Motorola Razr: Reinventing the classic flip into a foldable phone
David . Paris Hilton. Bono. Everyone who was anyone in the early 2000s owned a Motorola Razr. With its sleek edges and metallic keyboard, it stood out from a crop of generic flip phones and made the company cool again. And it wasn't just for the elite. In its four-year run, the chic, ultra-thin handset sold 130 million units on its way to becoming one of the most beloved and iconic pieces of technology ever.
Then Apple's iPhone came along and absolutely destroyed it, along with the memory of so-called dumb phones.
Now more than a decade later, Motorola, which invented the cellphone but now toils in mobile obscurity, is staging a comeback with a reimagined Razr. It combines the retro clamshell design with Google's Android software and an innovative foldable touchscreen display that puts a new twist on the classic flip phone. CNET reviewer Jessica Dolcourt, after an early and extended look at the Razr, describes it as "Streamlined. Utterly pocketable. Nostalgic, with a sharp futuristic edge."

"We see it as a franchise," Motorola President Sergio Buniac said in an interview ahead of today's launch.
At $1,500, the new Razr is too expensive to go after even premium phones, including the iPhone 11 and Samsung's Galaxy S10. But Buniac and company are hoping that its ability to stand out from the pack -- once again -- will bring buzz back to Motorola and get consumers excited about foldables.
We could use the jolt.

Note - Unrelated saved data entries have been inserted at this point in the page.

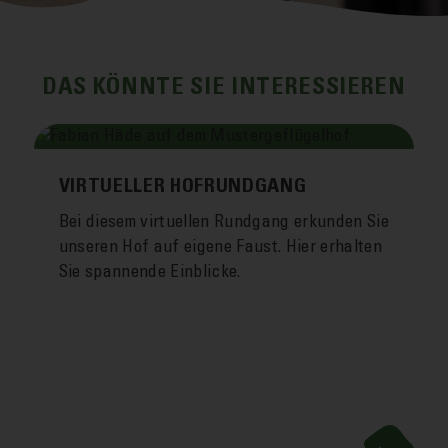
DAS KÖNNTE SIE INTERESSIEREN
VIRTUELLER HOFRUNDGANG
Bei diesem virtuellen Rund­gang erkunden Sie
unseren Hof auf eigene Faust. Hier erhalten
Sie spannende Ein­blicke.
Mehr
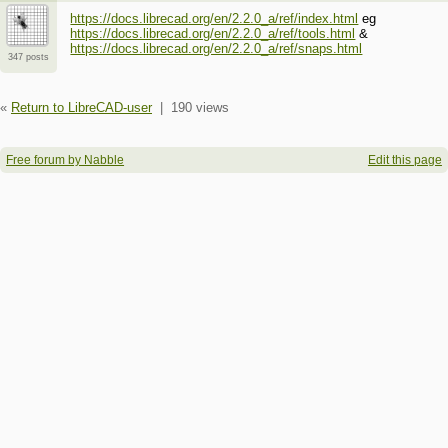
https://docs.librecad.org/en/2.2.0_a/ref/index.html
eg
https://docs.librecad.org/en/2.2.0_a/ref/tools.html
&
https://docs.librecad.org/en/2.2.0_a/ref/snaps.html
347 posts
«
Return to LibreCAD-user
|
190 views
Free forum by Nabble
Edit this page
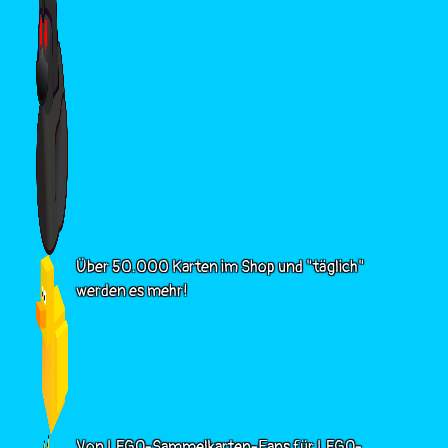
Über 50.000 Karten im Shop und "täglich"
werden es mehr!
Von LEGO-Sammelkarten-Fans für LEGO-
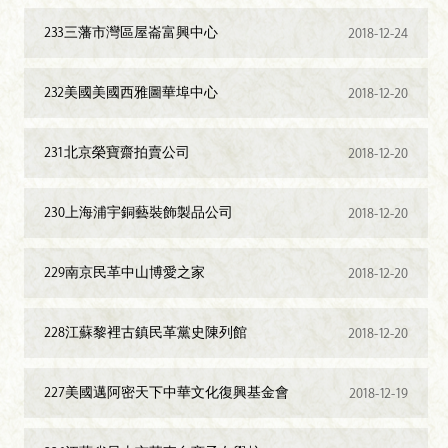
233三藩市灣區屋崙富興中心
2018-12-24
232美國美國西雅圖華埠中心
2018-12-20
231北京榮寶齋拍賣公司
2018-12-20
230上海浦宇銅藝裝飾製品公司
2018-12-20
229南京民革中山博愛之家
2018-12-20
228江蘇黎裡古鎮民革黨史陳列館
2018-12-20
227美國邁阿密天下中華文化復興基金會
2018-12-19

Foldable phones arrived with massive hype and high expectations earlier this year. They were supposed to reinvigorate the wireless world and represented a potential sea change in how we use our mobile devices. The new category was also going to serve as a bridge to the kind of sci-fi tech we see in films such as Minority Report or shows like Westworld.
That hasn't happened. Concerns about durability, exacerbated by the Samsung Galaxy Fold's early defects and Huawei's Mate X delayed launch, tanked excitement. Even Motorola missed its original target of a summer launch for the Razr. The company now will take preorders starting on Dec. 26, with Verizon releasing the phone in January as a lifetime exclusive in the US. It will launch elsewhere next year.
Eye-popping prices don't help. The Razr is five times the price of the midtier Moto G7 phone. And that's still a bargain compared with the $1,980 Galaxy Fold or $2,400 Mate X.